Where I am now, many people are much more casual, as described in this post, even sloppy sometimes, and I have relaxed too. But not too much. I don’t have as many blazers or silk blouses as I did at one time and I don’t have as many heels. I look more as I did in graduate school and at my first job. I buy Joan Vass skirt and sweater sets when they are 75% off, ditto Eileen Fischer. The shoes of authority in my region are tooled deerskin cowboy boots, must be genuine, no chair, dean, director or VP is without them, and I wear them with dresses.
I think you should add navy blue to the list of colors women can wear as interview suits. I remember wearing a very stylish, but black pants suit once and it felt too severed, I’m glad you mentioned that.
Or anything that makes you look like Hilary Clinton. Without the pony tail.
Emily Hipchen says
Can I add: be aware of what your hands are doing? I’ve interviewed several candidates who scratch themselves in inappropriate places (then want to shake hands) or reach inside their intimate clothes to adjust something—and a couple of candidates who, in the middle of answering questions, picked their noses. Everyone’s nervous, certainly: so if you’re a nervous scratcher/picker, think about sitting on your hands. Maybe literally.
I have something interesting to add to this. I am a man, and had an interview at a prominent Ivy League school; I came with a brand new suit, and guess what? I LEFT THE TAG ON IT. I had no idea the entire time. No one told me this fact until, more than a year after the interview, after I got the job, a colleague at a lunch for a prospective student told me that I had left the tag on the suit during my interview (someone else chimed in, “Don’t tell him”). He said that in fact, leaving the tag on is what got me the job. Apparently they thought it was endearing and they said, “someone who would do that is exactly who we want in this department”! Of course, I wouldn’t suggest leaving the tag on your new suit on purpose, it just goes to show you that people are actually a lot more forgiving than they appear in the above post! So my advice to grad students: do your best to look nice, but be yourself, even if the result is a bit grad student like and/or disheveled – if I had actually looked like I belonged in that suit, I wouldn’t have gotten the job, nor would it have been the department for me.

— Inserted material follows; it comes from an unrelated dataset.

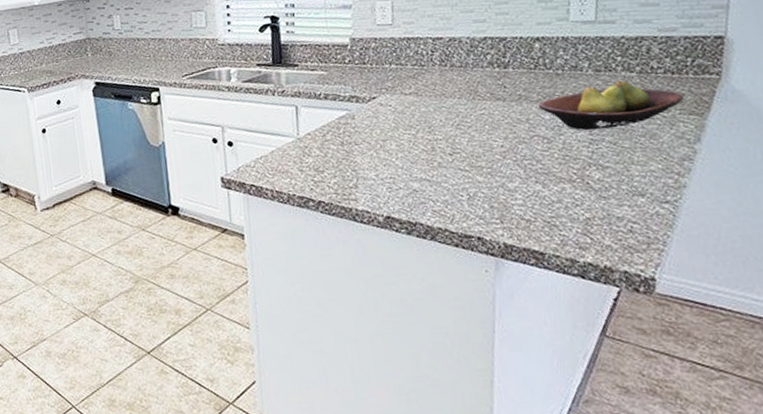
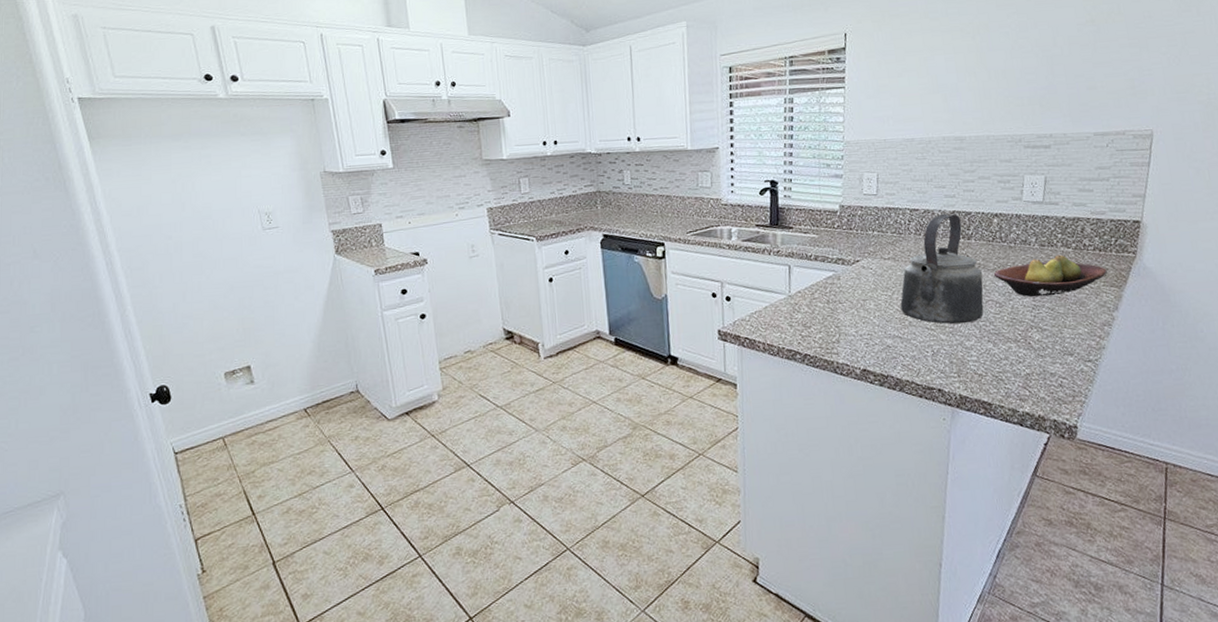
kettle: none [426,40,529,164] -> present [900,213,984,324]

First time commenter long time reader: So I didn’t f’up my conference interviews but I want to remind the departments of who I am and how amazing it was to chat with me. What are your recommendations for a follow-up note? If I were a woman raised in the south (I am) I would certainly send a hand written thank you note. What is the etiquette in a professional academic setting?
don’t send a thank you note for a conference interview. send only for campus visits.
I’m conflicted. This directly contradicts the advice on the MLA site which says to send a thank you note following the conference interview.
There’s nothing worse than a cheap suit. Please buy wool! Lining is also essential, especially for women. For both men and women, a suit in the right shade of blue for that person looks very smart, I think.
Men wearing a blue suit should be wearing *brown* or *cognac* leather oxfords (or wingtips), not black! Men should also go for a bespoke suit, if possible. I’ve seen them starting around $500. A Macy’s suit can easily run $400. This extra $100 is worth it. Bespoke shirts make a huge difference too, and are less costly than you think. Most ready to wear men’s shirts are extremely ill fitting. The sleeves are routinely too big and the torso puffs out when tucked in. If you do need to buy ready to wear, go for the more European (read: slim) fits and get them tailored. Looking polished is at least 75% about fit.
One more thing: there are some of us who do really look better in black. I have a black suit which I love. I’m keeping my eye out for a blue or gray suit (I’m a woman) but finding the right shade of either color has been elusive. Brown is a no-go for me!